Declaring variables inside a for loop using Threads.@threads has a significant impact on performance

Hello. This is my first time asking a question, so I apologize if it’s not in any kind of form. I’m also new to programming and Julia.

As the title says, I often code by indexing array data and declaring it as a new variable. This is normally fine, but when using the Base.Threads library, it causes a serious performance disruption (hundreds of times slower).

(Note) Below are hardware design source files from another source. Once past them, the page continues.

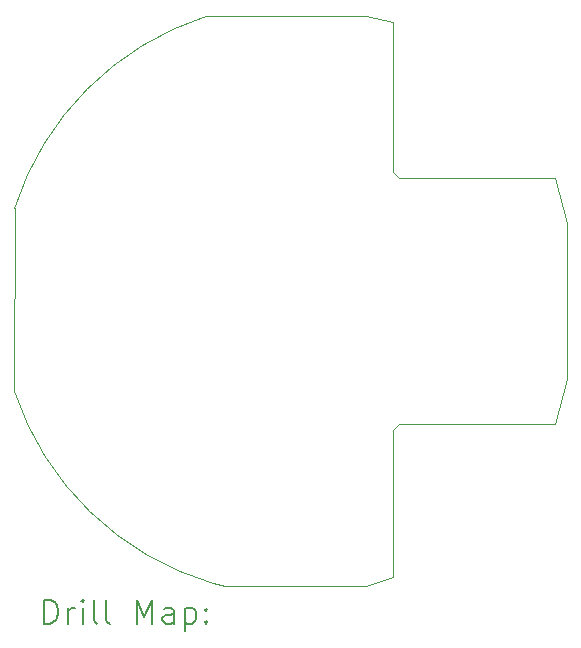
<source format=gbr>
%TF.GenerationSoftware,KiCad,Pcbnew,6.0.11-2627ca5db0~126~ubuntu22.04.1*%
%TF.CreationDate,2023-12-06T09:32:03+01:00*%
%TF.ProjectId,heatervalve-interface,68656174-6572-4766-916c-76652d696e74,A*%
%TF.SameCoordinates,Original*%
%TF.FileFunction,Drillmap*%
%TF.FilePolarity,Positive*%
%FSLAX45Y45*%
G04 Gerber Fmt 4.5, Leading zero omitted, Abs format (unit mm)*
G04 Created by KiCad (PCBNEW 6.0.11-2627ca5db0~126~ubuntu22.04.1) date 2023-12-06 09:32:03*
%MOMM*%
%LPD*%
G01*
G04 APERTURE LIST*
%ADD10C,0.100000*%
%ADD11C,0.200000*%
G04 APERTURE END LIST*
D10*
X13284200Y-7772400D02*
X11938000Y-7772400D01*
X10312400Y-9398000D02*
X10310938Y-10947882D01*
X13284200Y-7772400D02*
X13512800Y-7823200D01*
X13512800Y-7823200D02*
X13512800Y-9093200D01*
X13284200Y-12598400D02*
X13512800Y-12522200D01*
X13563600Y-9144000D02*
X14884400Y-9144000D01*
X13512800Y-11277600D02*
X13563600Y-11226800D01*
X13512800Y-9093200D02*
X13563600Y-9144000D01*
X12090400Y-12598400D02*
X13284200Y-12598400D01*
X11938000Y-7772400D02*
G75*
G03*
X10312400Y-9398000I762000J-2387600D01*
G01*
X11988800Y-12573000D02*
X12090400Y-12598400D01*
X13563600Y-11226800D02*
X14884400Y-11226800D01*
X10310938Y-10947882D02*
G75*
G03*
X11988800Y-12573000I2389062J787882D01*
G01*
X14884400Y-9144000D02*
X14986000Y-9524112D01*
X13512800Y-12522200D02*
X13512800Y-11277600D01*
X14884400Y-11226800D02*
X14986000Y-10845800D01*
X14986000Y-10845800D02*
X14986000Y-9524112D01*
D11*
X10563557Y-12913876D02*
X10563557Y-12713876D01*
X10611176Y-12713876D01*
X10639748Y-12723400D01*
X10658795Y-12742448D01*
X10668319Y-12761495D01*
X10677843Y-12799590D01*
X10677843Y-12828162D01*
X10668319Y-12866257D01*
X10658795Y-12885305D01*
X10639748Y-12904352D01*
X10611176Y-12913876D01*
X10563557Y-12913876D01*
X10763557Y-12913876D02*
X10763557Y-12780543D01*
X10763557Y-12818638D02*
X10773081Y-12799590D01*
X10782605Y-12790067D01*
X10801653Y-12780543D01*
X10820700Y-12780543D01*
X10887367Y-12913876D02*
X10887367Y-12780543D01*
X10887367Y-12713876D02*
X10877843Y-12723400D01*
X10887367Y-12732924D01*
X10896891Y-12723400D01*
X10887367Y-12713876D01*
X10887367Y-12732924D01*
X11011176Y-12913876D02*
X10992129Y-12904352D01*
X10982605Y-12885305D01*
X10982605Y-12713876D01*
X11115938Y-12913876D02*
X11096891Y-12904352D01*
X11087367Y-12885305D01*
X11087367Y-12713876D01*
X11344510Y-12913876D02*
X11344510Y-12713876D01*
X11411176Y-12856733D01*
X11477843Y-12713876D01*
X11477843Y-12913876D01*
X11658795Y-12913876D02*
X11658795Y-12809114D01*
X11649272Y-12790067D01*
X11630224Y-12780543D01*
X11592129Y-12780543D01*
X11573081Y-12790067D01*
X11658795Y-12904352D02*
X11639748Y-12913876D01*
X11592129Y-12913876D01*
X11573081Y-12904352D01*
X11563557Y-12885305D01*
X11563557Y-12866257D01*
X11573081Y-12847209D01*
X11592129Y-12837686D01*
X11639748Y-12837686D01*
X11658795Y-12828162D01*
X11754033Y-12780543D02*
X11754033Y-12980543D01*
X11754033Y-12790067D02*
X11773081Y-12780543D01*
X11811176Y-12780543D01*
X11830224Y-12790067D01*
X11839748Y-12799590D01*
X11849272Y-12818638D01*
X11849272Y-12875781D01*
X11839748Y-12894828D01*
X11830224Y-12904352D01*
X11811176Y-12913876D01*
X11773081Y-12913876D01*
X11754033Y-12904352D01*
X11934986Y-12894828D02*
X11944510Y-12904352D01*
X11934986Y-12913876D01*
X11925462Y-12904352D01*
X11934986Y-12894828D01*
X11934986Y-12913876D01*
X11934986Y-12790067D02*
X11944510Y-12799590D01*
X11934986Y-12809114D01*
X11925462Y-12799590D01*
X11934986Y-12790067D01*
X11934986Y-12809114D01*
M02*

</source>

This code is a simple test; in practice, it’s much more complex.
Using the “#good” annotated coding style doesn’t degrade performance, but it makes the code very long and less readable. Why is this happening and what is the best way to code so that the code is both readable and performance?

struct infomations
    nn :: Int64
    A1 :: Matrix{Float64}
    A2 :: Matrix{Float64}
    dx :: Float64
    dy :: Float64
    function infomations(nn,L)
        nn = nn+4
        A1 = zeros(nn,nn)
        A2 = rand(nn,nn)
        dx = L/nn
        dy = L/nn
        new(nn,A1,A2,dx,dy)
    end
end

function get_Div(obj1)
    (;nn, A1, A2, dx, dy) = obj1
    ny,nx  = size(A1)
    Threads.@threads for i = 3:nx-2
        for j = 3:ny-2
            # bad
            ee = A2[j,i+2]; e = A2[j,i+1]; w = A2[j,i-1]; ww = A2[j,i-2]
            nn = A2[j+2,i]; n = A2[j+1,i]; s = A2[j-1,i]; ss= A2[j-2,i]
            ∂B1∂x = (-ee + 8*e - 8*w + ww)/dx/12
            ∂B2∂y = (-nn + 8*n - 8*s + ss)/dy/12
            A1[j,i] = ∂B1∂x + ∂B2∂y

            # good
            ∂B1∂x = (-A2[j,i+2] + 8*A2[j,i+1] - 8*A2[j,i-1] + A2[j,i-2])/dx/12
            ∂B2∂y = (-A2[j+2,i] + 8*A2[j+1,i] - 8*A2[j-1,i] + A2[j-2,i])/dy/12
            A1[j,i] = ∂B1∂x + ∂B2∂y
        end
    end
end

function run!(obj1, iter)
    for i = 1:iter
        get_Div(obj1)
    end
end

obj1 = infomations(2000,3)
@time run!(obj1, 200)

our “bad” and “good” examples should both be equally performant as far as i can tell.

unfortunately I cannot run any code right now but a few ideas:

Use BenchmarkTools.jl with @btime (Are you sure you have not measured compiling time?). Your example should run pretty fast, so it’s possible that the overhead of many threads is too large to give any speedup.

Maybe your example is too far removed from your actual use case but it looks like you are doing convolutions with a small kernel. I can highly recommend the package Stencils.jl for that kind of thing. It has multithreading implemented and is quite performant. (There are also FFT based options, see DSP.jl but I think this only become fast once your kernels also get larger)

This is the culprit. you overwrite nn which is an Int and later a float. changing the second nn to another name recovers the performance lost

3 Likes

@code_warntype reveals that the variable nn is boxed, i.e. its type is not inferred correctly. So the type of ∂B2∂y is not inferred correctly. This leads to allocations, which is devastating for performance in parallel runs. Moreover, the program becomes incorrect because the variable nn is shared among all the threads, and you get race conditions and things.

Rename your temporary nn in the “bad code” example.

julia> @code_warntype get_Div(obj1)
...
  nn::Core.Box
...
2 Likes

Oh… I must have missed this, thank you so much.
It’s scary that duplicate names don’t throw an error, only performance.
I’ll check out your other advice as well, thanks again.

Thanks for introducing me to this useful macro, I know a bit more about Julia thanks to you. Have a nice day.